- What the exercise asks: Copy out the entries below without any change, starting at the line that contains "The soft Fresh" and ending at the line that contains "delivers ultra-soft cushioning f", both of those lines included.

- Supplied entries:
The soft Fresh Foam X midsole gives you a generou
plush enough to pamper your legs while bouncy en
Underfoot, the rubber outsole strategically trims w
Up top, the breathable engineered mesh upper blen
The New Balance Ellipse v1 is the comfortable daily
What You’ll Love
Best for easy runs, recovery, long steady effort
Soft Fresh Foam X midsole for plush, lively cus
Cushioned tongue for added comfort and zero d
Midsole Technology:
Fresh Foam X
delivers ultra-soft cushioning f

---

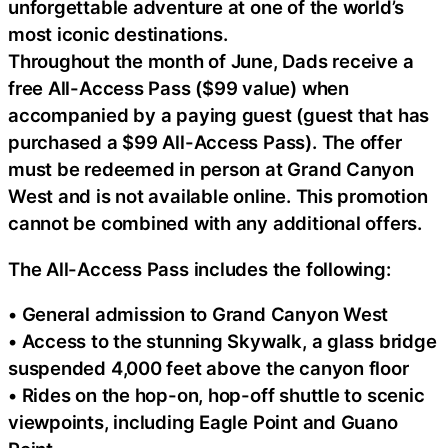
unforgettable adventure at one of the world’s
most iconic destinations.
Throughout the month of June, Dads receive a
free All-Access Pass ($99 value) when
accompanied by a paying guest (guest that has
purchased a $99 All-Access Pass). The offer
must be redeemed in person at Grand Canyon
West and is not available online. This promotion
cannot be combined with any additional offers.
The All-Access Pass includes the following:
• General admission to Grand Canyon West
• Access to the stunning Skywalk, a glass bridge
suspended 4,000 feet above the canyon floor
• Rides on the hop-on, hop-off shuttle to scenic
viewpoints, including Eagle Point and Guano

==

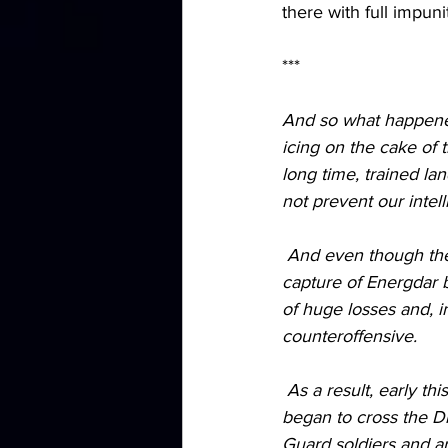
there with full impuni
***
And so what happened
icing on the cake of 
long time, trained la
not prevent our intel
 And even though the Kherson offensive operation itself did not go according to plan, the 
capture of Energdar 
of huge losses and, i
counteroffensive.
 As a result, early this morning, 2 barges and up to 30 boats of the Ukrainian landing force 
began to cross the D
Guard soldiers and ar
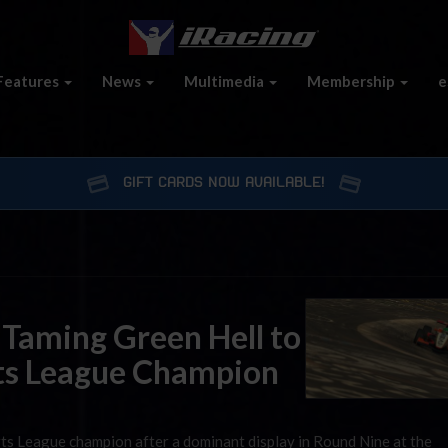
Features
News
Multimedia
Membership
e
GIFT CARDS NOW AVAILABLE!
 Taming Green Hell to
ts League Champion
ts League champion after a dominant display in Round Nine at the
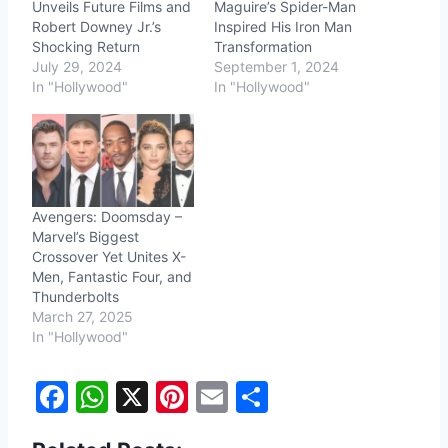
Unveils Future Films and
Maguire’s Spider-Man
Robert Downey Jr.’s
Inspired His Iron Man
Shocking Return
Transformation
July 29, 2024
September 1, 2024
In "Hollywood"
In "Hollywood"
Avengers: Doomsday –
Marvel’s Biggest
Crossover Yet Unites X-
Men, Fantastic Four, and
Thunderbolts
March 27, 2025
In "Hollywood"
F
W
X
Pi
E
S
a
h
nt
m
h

- Result below:
The soft Fresh Foam X midsole gives you a generou
plush enough to pamper your legs while bouncy en
Underfoot, the rubber outsole strategically trims w
Up top, the breathable engineered mesh upper blen
The New Balance Ellipse v1 is the comfortable daily
What You’ll Love
Best for easy runs, recovery, long steady effort
Soft Fresh Foam X midsole for plush, lively cus
Cushioned tongue for added comfort and zero d
Midsole Technology:
Fresh Foam X
delivers ultra-soft cushioning f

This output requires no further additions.